Data extracts START
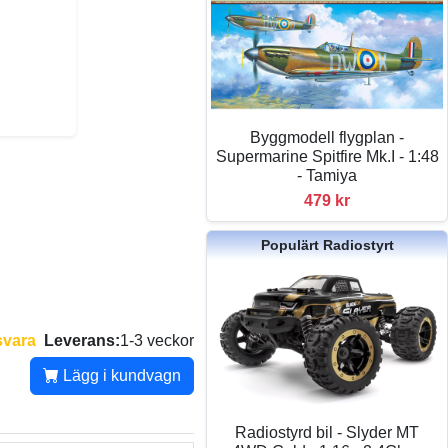
Byggmodell flygplan -
Supermarine Spitfire Mk.I - 1:48
- Tamiya
479 kr
Populärt Radiostyrt
svara
Leverans:
1-3 veckor
Lägg i kundvagn
Radiostyrd bil - Slyder MT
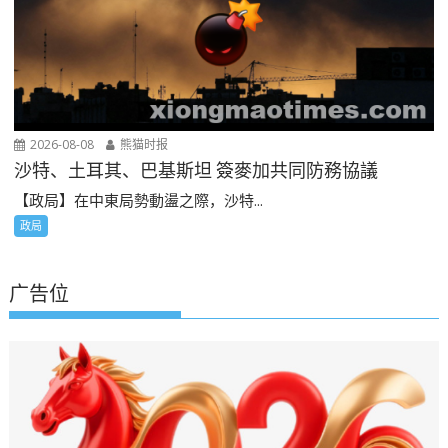
2026-08-08
熊猫时报
沙特、土耳其、巴基斯坦 簽麥加共同防務協議
【政局】在中東局勢動盪之際，沙特...
政局
广告位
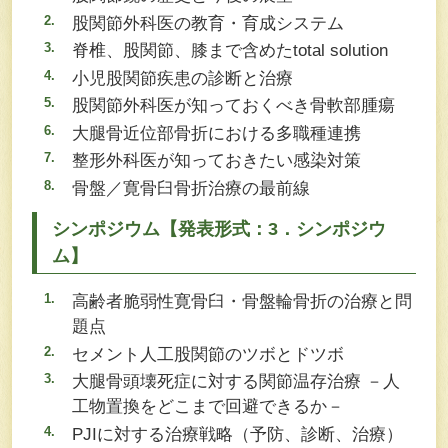
股関節外科医の教育・育成システム
脊椎、股関節、膝まで含めたtotal solution
小児股関節疾患の診断と治療
股関節外科医が知っておくべき骨軟部腫瘍
大腿骨近位部骨折における多職種連携
整形外科医が知っておきたい感染対策
骨盤／寛骨臼骨折治療の最前線
シンポジウム【発表形式：3．シンポジウ
ム】
高齢者脆弱性寛骨臼・骨盤輪骨折の治療と問
題点
セメント人工股関節のツボとドツボ
大腿骨頭壊死症に対する関節温存治療 －人
工物置換をどこまで回避できるか－
PJIに対する治療戦略（予防、診断、治療）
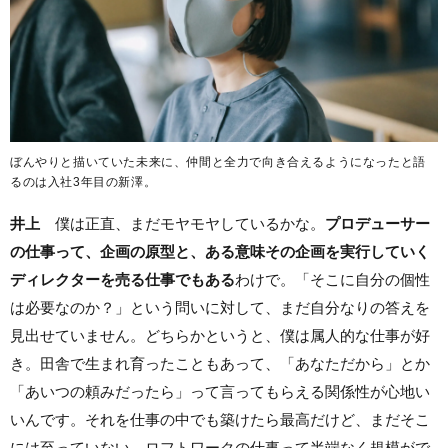
ぼんやりと描いていた未来に、仲間と全力で向き合えるようになったと語
るのは入社3年目の新澤。
井上
僕は正直、まだモヤモヤしているかな。
プロデューサー
の仕事って、企画の原型と、ある意味その企画を実行していく
ディレクターを売る仕事でもある
わけで。「そこに自分の個性
は必要なのか？」という問いに対して、まだ自分なりの答えを
見出せていません。どちらかというと、僕は属人的な仕事が好
き。田舎で生まれ育ったこともあって、「あなただから」とか
「あいつの頼みだったら」って言ってもらえる関係性が心地い
いんです。それを仕事の中でも築けたら最高だけど、まだそこ
には至っていない。ロフトワークの仕事って半端なく規模がで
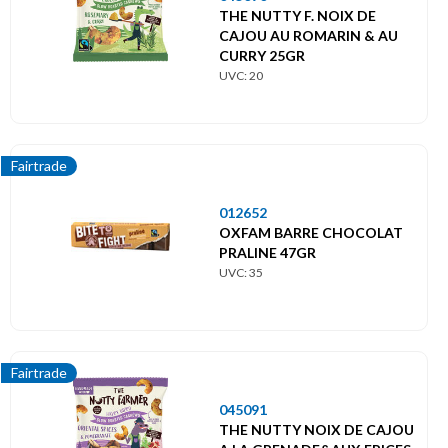
THE NUTTY F. NOIX DE
CAJOU AU ROMARIN & AU
CURRY 25GR
UVC: 20
Fairtrade
012652
OXFAM BARRE CHOCOLAT
PRALINE 47GR
UVC: 35
Fairtrade
045091
THE NUTTY NOIX DE CAJOU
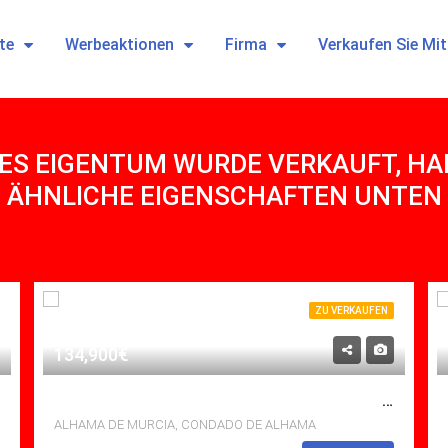
te
Werbeaktionen
Firma
Verkaufen Sie Mi
ES EIGENTUM WURDE VERKAUFT, HABE
ÄHNLICHE EIGENSCHAFTEN UNTEN
ZU VERKAUFEN
134,900€
ZU VERKAUFEN APARTMENT IN CONDADO DE ALHAMA, ALHAMA DE MURCIA MIT POOL
ALHAMA DE MURCIA, CONDADO DE ALHAMA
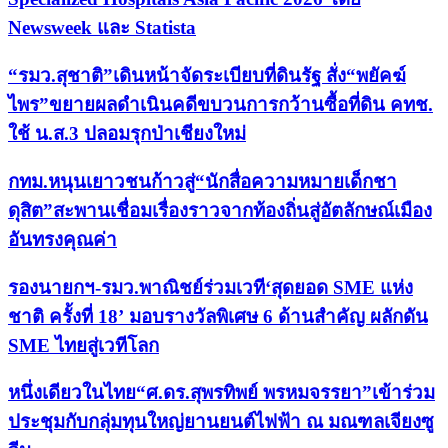
Newsweek และ Statista
“รมว.สุชาติ”เดินหน้าจัดระเบียบที่ดินรัฐ สั่ง“พยัคฆ์
ไพร”ขยายผลดำเนินคดีขบวนการกว้านซื้อที่ดิน คทช.
ใช้ น.ส.3 ปลอมรุกป่าเชียงใหม่
กทม.หนุนเยาวชนก้าวสู่“นักสื่อความหมายเด็กชา
ดุสิต”สะพานเชื่อมเรื่องราวจากท้องถิ่นสู่อัตลักษณ์เมือง
อันทรงคุณค่า
รองนายกฯ-รมว.พาณิชย์ร่วมเวที‘สุดยอด SME แห่ง
ชาติ ครั้งที่ 18’ มอบรางวัลพิเศษ 6 ด้านสำคัญ ผลักดัน
SME ไทยสู่เวทีโลก
หนึ่งเดียวในไทย“ศ.ดร.สุพรทิพย์ พรหมจรรยา”เข้าร่วม
ประชุมกับกลุ่มทุนใหญ่ยานยนต์ไฟฟ้า ณ มณฑลเจียงซู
Data extracts END
» **Task description**: Find the line with "ZU VERKAUFEN APARTMENT" and the line with "หนึ่งเดียวในไท" in the records above. Copy both and all lines between them exactly, without pictures.

» **Solved problem**:
ZU VERKAUFEN APARTMENT IN CONDADO DE ALHAMA, ALHAMA DE MURCIA MIT POOL
ALHAMA DE MURCIA, CONDADO DE ALHAMA
Newsweek และ Statista
“รมว.สุชาติ”เดินหน้าจัดระเบียบที่ดินรัฐ สั่ง“พยัคฆ์
ไพร”ขยายผลดำเนินคดีขบวนการกว้านซื้อที่ดิน คทช.
ใช้ น.ส.3 ปลอมรุกป่าเชียงใหม่
กทม.หนุนเยาวชนก้าวสู่“นักสื่อความหมายเด็กชา
ดุสิต”สะพานเชื่อมเรื่องราวจากท้องถิ่นสู่อัตลักษณ์เมือง
อันทรงคุณค่า
รองนายกฯ-รมว.พาณิชย์ร่วมเวที‘สุดยอด SME แห่ง
ชาติ ครั้งที่ 18’ มอบรางวัลพิเศษ 6 ด้านสำคัญ ผลักดัน
SME ไทยสู่เวทีโลก
หนึ่งเดียวในไทย“ศ.ดร.สุพรทิพย์ พรหมจรรยา”เข้าร่วม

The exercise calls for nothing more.